**Given request:** Decide whether each statement below agrees with the course outline, and answer yes or no, quoting the deciding words of the outline exactly: (a) The part on graphs and groups is taught by KK over four weeks. (b) Mac Lane's planarity criterion is covered in the part on the adjacency matrix. (c) Google page rank is listed among the applications.

**Source passage:**
N. Some first notions and a little linear algebra of the incidence matrix (KK, 1 week):
cycle space, minors, planarity, and Mac Lane’s planarity criterion.

I. Graphs and groups (KK, 4 weeks):
automorphism group and endomorphism monoid of a graph, transitivity and rigidity, Frucht-type results, Cayley graphs of groups and semigroups, retracts and contractions, Hamiltonicity, Lovasz’ conjecture, the characterization of planar groups, insensitivity, stability.

II. The linear algebra of the adjacency matrix (MAFM, 4 weeks):
Graph Spectrum: adjacency spectrum, Laplacian spectrum
Linear Algebra: Perron-Frobenius theory, equitable partitions, interlacing, Huang’s proof of the sensitivity conjecture
Eigenvalues and Eigenvectors: Cliques and cocliques, k-independence number, Shannon capacity and Lovasz theta number, Laplacian (Rone-Merris conjectures). Applications (Google page rank, cutting, graph drawing, clustering)

**Data shown:**
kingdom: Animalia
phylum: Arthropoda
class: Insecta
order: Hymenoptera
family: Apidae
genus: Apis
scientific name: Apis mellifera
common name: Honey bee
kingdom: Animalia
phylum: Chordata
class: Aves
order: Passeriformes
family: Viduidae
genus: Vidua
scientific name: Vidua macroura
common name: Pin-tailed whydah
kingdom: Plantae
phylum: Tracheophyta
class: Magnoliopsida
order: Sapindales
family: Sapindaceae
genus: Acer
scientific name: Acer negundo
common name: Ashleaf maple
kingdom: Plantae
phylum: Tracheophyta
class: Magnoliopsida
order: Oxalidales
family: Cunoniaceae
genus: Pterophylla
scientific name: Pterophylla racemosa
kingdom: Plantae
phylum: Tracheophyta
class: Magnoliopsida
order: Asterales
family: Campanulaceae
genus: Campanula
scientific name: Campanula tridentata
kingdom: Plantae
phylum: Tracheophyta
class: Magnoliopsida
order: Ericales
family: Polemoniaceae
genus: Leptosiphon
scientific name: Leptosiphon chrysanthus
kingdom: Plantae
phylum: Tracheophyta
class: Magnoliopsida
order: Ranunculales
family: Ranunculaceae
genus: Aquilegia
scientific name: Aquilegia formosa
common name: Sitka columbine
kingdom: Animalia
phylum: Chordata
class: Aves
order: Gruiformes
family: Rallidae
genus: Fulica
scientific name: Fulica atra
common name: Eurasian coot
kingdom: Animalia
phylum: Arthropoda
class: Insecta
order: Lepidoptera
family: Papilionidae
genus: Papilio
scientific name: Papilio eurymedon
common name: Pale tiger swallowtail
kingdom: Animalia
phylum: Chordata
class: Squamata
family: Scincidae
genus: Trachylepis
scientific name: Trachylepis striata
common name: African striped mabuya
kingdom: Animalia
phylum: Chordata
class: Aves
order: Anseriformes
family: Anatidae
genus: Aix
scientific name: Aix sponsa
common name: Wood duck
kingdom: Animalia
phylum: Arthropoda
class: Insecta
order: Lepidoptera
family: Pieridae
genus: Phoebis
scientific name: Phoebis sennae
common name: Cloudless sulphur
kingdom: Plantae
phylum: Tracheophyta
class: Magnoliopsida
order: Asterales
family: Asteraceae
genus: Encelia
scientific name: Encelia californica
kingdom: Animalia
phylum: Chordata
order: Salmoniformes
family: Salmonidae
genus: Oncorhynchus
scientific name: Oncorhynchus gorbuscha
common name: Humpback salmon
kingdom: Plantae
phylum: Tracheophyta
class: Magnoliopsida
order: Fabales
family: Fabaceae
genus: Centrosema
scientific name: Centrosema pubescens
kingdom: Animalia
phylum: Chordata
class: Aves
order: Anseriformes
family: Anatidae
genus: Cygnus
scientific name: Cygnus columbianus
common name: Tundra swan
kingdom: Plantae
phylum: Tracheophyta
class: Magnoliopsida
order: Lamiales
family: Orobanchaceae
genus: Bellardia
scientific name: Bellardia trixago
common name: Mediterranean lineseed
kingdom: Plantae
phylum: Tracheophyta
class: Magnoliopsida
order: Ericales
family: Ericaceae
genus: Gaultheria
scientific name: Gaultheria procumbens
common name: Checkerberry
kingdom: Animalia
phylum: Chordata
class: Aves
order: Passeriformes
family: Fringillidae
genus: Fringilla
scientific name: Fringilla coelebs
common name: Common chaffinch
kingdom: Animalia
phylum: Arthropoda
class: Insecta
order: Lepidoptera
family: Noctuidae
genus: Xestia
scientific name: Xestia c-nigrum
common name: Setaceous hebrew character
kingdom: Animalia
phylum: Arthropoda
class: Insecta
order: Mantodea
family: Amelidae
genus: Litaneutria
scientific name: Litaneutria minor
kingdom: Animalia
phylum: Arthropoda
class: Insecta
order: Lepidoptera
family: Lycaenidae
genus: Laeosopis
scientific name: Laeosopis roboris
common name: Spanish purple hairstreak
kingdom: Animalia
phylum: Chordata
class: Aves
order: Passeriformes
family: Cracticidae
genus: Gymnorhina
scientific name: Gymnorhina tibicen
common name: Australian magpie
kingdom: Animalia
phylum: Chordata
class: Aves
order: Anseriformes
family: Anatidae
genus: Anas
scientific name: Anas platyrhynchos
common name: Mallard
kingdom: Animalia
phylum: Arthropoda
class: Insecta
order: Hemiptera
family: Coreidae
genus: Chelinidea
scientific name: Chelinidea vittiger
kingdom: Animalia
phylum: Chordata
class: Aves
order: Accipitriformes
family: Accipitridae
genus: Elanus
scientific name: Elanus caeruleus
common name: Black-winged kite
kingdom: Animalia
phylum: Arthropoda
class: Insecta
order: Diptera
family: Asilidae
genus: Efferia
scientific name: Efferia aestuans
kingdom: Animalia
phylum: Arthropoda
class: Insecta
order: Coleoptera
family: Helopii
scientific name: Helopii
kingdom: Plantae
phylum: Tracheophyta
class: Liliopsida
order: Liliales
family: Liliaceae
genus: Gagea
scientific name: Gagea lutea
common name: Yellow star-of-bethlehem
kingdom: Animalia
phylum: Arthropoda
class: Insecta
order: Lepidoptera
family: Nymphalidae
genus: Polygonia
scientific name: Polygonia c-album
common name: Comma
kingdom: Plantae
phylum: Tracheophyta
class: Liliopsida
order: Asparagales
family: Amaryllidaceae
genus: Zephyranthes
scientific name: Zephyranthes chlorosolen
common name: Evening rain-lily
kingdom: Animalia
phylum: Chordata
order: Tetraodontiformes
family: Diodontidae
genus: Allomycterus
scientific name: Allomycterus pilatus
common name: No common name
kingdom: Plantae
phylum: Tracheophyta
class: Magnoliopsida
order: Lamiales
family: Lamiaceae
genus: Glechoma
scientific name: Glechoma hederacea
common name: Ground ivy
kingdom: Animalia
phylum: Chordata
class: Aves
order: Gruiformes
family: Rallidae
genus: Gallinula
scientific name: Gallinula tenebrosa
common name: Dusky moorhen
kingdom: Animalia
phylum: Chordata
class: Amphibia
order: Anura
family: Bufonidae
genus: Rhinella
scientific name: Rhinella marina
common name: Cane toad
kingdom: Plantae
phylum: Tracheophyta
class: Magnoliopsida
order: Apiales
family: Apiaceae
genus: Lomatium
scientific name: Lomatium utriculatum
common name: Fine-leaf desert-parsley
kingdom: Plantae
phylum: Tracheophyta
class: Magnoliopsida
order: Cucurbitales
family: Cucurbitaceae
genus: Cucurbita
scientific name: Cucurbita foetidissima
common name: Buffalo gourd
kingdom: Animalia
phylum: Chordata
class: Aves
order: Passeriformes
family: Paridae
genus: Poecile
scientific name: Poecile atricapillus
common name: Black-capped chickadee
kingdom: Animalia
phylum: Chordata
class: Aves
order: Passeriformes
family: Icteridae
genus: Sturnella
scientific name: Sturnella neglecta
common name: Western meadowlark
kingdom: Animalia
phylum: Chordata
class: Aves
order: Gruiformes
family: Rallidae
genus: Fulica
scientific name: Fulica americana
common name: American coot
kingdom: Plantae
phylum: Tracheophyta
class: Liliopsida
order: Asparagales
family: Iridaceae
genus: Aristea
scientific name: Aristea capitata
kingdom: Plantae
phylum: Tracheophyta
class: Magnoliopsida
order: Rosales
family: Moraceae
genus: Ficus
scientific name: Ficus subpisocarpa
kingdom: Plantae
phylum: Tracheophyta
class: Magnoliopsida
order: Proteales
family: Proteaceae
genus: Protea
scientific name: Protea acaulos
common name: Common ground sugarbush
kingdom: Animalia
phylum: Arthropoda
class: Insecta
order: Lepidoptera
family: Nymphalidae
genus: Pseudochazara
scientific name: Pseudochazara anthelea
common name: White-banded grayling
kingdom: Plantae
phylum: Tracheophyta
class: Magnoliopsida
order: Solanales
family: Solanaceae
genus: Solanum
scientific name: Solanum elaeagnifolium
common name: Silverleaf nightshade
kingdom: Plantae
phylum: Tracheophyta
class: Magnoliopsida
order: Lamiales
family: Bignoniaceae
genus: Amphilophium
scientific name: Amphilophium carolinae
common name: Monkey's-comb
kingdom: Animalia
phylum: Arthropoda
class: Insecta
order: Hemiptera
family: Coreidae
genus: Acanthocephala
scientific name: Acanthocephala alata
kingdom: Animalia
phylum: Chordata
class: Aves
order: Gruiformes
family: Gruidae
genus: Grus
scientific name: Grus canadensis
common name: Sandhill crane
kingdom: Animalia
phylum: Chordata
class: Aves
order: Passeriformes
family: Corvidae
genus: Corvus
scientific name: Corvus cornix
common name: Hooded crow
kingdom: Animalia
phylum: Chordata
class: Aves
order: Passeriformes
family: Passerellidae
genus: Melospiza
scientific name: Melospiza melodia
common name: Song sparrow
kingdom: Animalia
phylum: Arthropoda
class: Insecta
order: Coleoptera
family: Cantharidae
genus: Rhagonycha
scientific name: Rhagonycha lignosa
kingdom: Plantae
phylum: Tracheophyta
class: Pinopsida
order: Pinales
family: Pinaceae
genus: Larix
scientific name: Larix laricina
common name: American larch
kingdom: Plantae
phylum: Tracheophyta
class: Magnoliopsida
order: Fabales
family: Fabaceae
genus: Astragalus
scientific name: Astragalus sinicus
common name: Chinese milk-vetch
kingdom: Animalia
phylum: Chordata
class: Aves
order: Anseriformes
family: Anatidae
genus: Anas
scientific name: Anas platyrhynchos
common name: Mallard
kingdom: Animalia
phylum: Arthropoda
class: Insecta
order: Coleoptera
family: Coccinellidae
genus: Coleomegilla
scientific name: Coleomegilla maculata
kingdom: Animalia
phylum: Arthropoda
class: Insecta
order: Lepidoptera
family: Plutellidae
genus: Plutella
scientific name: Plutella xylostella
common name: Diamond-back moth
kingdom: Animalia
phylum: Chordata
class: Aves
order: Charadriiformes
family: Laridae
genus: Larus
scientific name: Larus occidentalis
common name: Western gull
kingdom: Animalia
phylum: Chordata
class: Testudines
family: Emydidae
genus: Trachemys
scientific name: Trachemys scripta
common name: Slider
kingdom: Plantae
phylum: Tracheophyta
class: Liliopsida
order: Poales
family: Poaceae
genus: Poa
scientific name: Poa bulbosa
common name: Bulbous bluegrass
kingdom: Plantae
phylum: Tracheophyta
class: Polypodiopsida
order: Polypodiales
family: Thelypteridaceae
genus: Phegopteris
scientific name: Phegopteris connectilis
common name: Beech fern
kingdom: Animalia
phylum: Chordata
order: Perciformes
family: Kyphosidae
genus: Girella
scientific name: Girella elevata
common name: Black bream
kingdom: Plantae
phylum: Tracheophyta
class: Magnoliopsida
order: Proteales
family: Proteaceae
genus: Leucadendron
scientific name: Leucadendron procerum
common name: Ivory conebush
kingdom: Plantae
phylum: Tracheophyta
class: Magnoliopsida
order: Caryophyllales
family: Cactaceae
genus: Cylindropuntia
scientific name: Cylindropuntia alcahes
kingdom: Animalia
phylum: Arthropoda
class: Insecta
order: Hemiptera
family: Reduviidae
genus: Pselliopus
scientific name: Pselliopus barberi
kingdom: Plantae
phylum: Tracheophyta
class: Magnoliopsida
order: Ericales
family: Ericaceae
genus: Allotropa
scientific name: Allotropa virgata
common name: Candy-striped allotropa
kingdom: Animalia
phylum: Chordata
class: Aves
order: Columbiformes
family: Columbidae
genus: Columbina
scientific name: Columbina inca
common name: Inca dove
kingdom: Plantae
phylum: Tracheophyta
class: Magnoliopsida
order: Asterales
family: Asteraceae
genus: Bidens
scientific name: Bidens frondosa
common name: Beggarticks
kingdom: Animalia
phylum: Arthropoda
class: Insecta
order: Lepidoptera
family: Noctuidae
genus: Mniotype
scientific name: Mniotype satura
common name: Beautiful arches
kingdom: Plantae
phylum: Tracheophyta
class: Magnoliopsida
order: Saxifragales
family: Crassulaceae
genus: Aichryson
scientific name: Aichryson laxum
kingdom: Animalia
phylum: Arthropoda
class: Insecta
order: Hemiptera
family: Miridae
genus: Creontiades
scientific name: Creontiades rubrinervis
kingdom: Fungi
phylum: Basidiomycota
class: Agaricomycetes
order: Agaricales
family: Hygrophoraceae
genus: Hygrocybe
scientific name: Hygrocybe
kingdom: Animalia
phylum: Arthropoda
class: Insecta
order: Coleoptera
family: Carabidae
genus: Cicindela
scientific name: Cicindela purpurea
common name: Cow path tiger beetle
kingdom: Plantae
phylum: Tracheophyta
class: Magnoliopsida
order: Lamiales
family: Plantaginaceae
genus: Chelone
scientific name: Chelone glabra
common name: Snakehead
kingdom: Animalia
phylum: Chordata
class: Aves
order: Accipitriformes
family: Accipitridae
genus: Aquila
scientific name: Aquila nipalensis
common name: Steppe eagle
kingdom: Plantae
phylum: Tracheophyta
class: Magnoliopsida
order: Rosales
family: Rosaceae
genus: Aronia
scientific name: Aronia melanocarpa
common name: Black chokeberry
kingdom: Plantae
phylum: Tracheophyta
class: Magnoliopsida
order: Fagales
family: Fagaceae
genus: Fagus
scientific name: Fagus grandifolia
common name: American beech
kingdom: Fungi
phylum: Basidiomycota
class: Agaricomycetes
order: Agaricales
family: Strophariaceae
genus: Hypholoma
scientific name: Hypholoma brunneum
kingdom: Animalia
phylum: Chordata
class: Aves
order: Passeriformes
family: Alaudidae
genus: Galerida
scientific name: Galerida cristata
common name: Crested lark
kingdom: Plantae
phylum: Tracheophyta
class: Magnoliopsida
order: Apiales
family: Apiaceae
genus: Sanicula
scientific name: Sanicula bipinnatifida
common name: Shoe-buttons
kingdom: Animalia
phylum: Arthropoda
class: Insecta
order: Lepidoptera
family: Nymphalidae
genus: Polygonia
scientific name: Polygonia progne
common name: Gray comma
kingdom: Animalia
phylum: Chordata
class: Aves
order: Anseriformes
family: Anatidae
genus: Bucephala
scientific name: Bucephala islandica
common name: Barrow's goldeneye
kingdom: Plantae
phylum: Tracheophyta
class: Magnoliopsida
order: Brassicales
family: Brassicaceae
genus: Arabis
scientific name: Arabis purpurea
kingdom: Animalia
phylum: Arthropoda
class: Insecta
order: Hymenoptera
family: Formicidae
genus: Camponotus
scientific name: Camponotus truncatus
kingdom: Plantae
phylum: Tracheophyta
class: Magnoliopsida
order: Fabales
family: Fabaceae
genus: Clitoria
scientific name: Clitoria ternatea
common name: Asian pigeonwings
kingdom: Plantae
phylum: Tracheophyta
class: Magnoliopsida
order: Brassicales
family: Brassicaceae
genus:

**Solution for this problem:**
(a) Yes: "I. Graphs and groups (KK, 4 weeks):"
(b) No: "N. Some first notions and a little linear algebra of the incidence matrix (KK, 1 week): cycle space, minors, planarity, and Mac Lane’s planarity criterion."
(c) Yes: "Applications (Google page rank, cutting, graph drawing, clustering)"